Ford officers mentioned the plant closures are a part of the corporate’s technique to realize 8 p.c world working margins. Ford, which has operated in Brazil for greater than a century, has begun discussions with its unions and others concerning the layoffs.
Brazil’s economic system ministry lamented Ford’s determination to finish manufacturing within the nation and mentioned it strengthened the necessity for reforms to enhance the enterprise local weather.
In Camacari, in northeastern Brazil, the union referred to as an emergency assembly on the manufacturing unit gates on the first shift on Tuesday to take a stance on the lack of 4,059 jobs.
A ‘very arduous blow’
“This very arduous blow took us unexpectedly. We by no means imagined that Ford might shut its factories in Brazil,” mentioned union chief Julio Bonfim in a video message to the employees.
The newest plant closings come after Ford shut a heavy-duty truck manufacturing unit in Brazil in 2019, taking a $460m cost. Ford can be left with one giant manufacturing unit in a area the place founder Henry Ford established a presence early final century.
South America has been a persistent cash loser for Ford for a lot of the final 16 years. The corporate reported pre-tax losses of $386m there within the first three quarters of final yr. Ford will report its fourth quarter earnings on February 4.
The closures marked one other retreat by Ford in a creating market after the Dearborn, Michigan-based firm final month referred to as off its automobile three way partnership with India’s Mahindra and Mahindra Ltd.
Because of the plant closures, Ford will finish gross sales in South America of its EcoSport SUV, Ka subcompact automobile and T4 SUV as soon as inventories are bought.
Ford retains a plant in Argentina and one other in Uruguay.

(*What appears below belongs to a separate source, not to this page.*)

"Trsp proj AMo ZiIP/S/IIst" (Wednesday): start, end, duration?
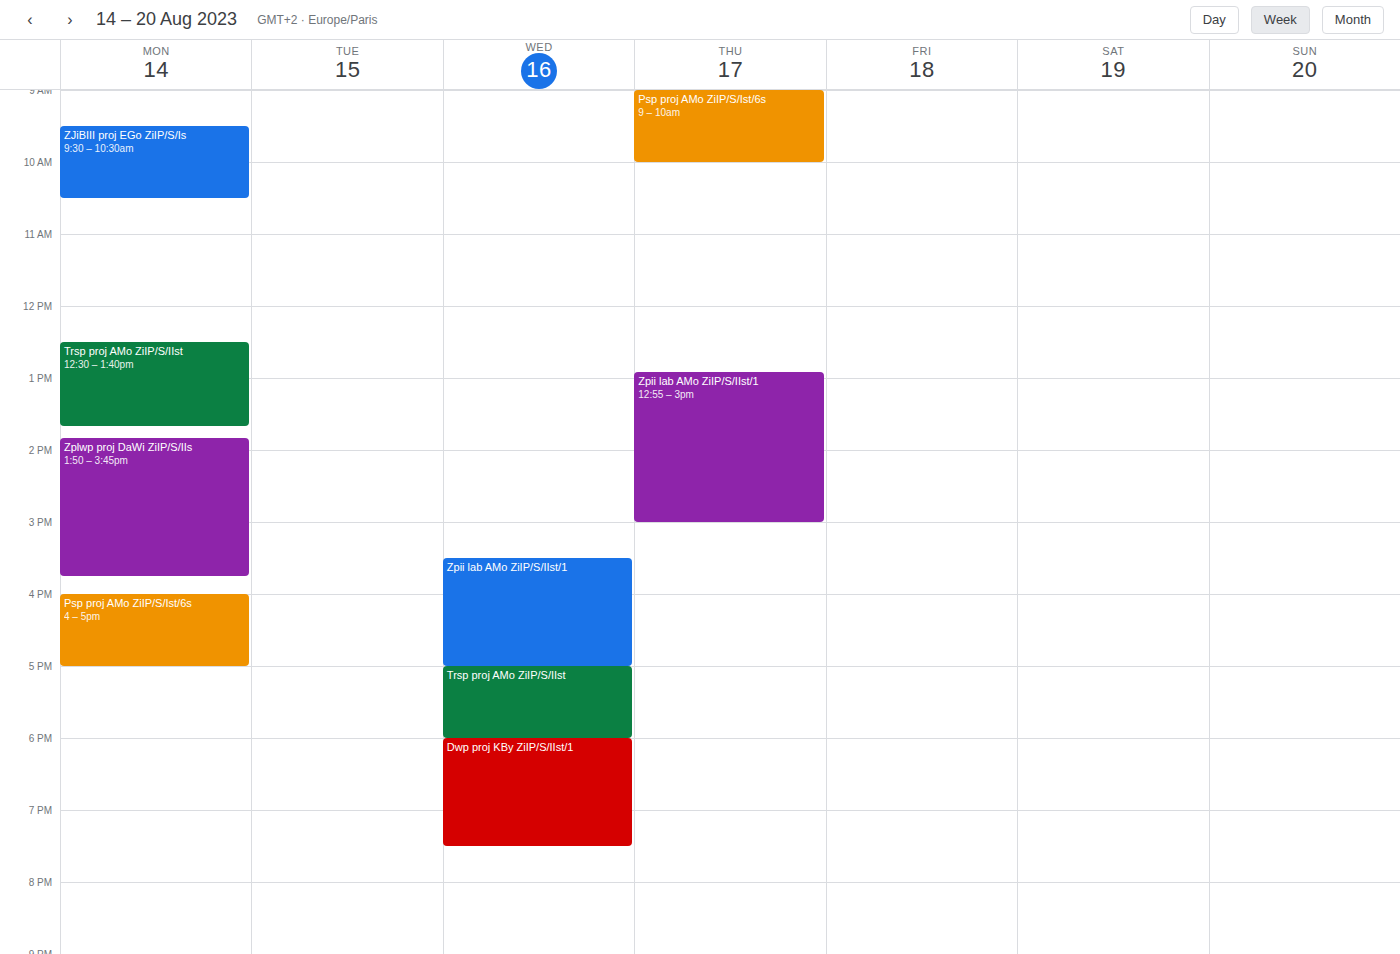
5:00 PM to 6:00 PM, 1 hour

Ford mentioned it would preserve its product growth centre in Bahia, its proving floor in Tatuí, Sao Paulo and its regional headquarters in Sao Paulo.
Of the $4.1bn in costs, Ford mentioned it expects to report about $2.5bn within the fourth quarter of 2020 and about $1.6bn in 2021. The costs embody about $1.6bn in non-cash costs and the remaining in money, primarily in 2021 to cowl the layoffs.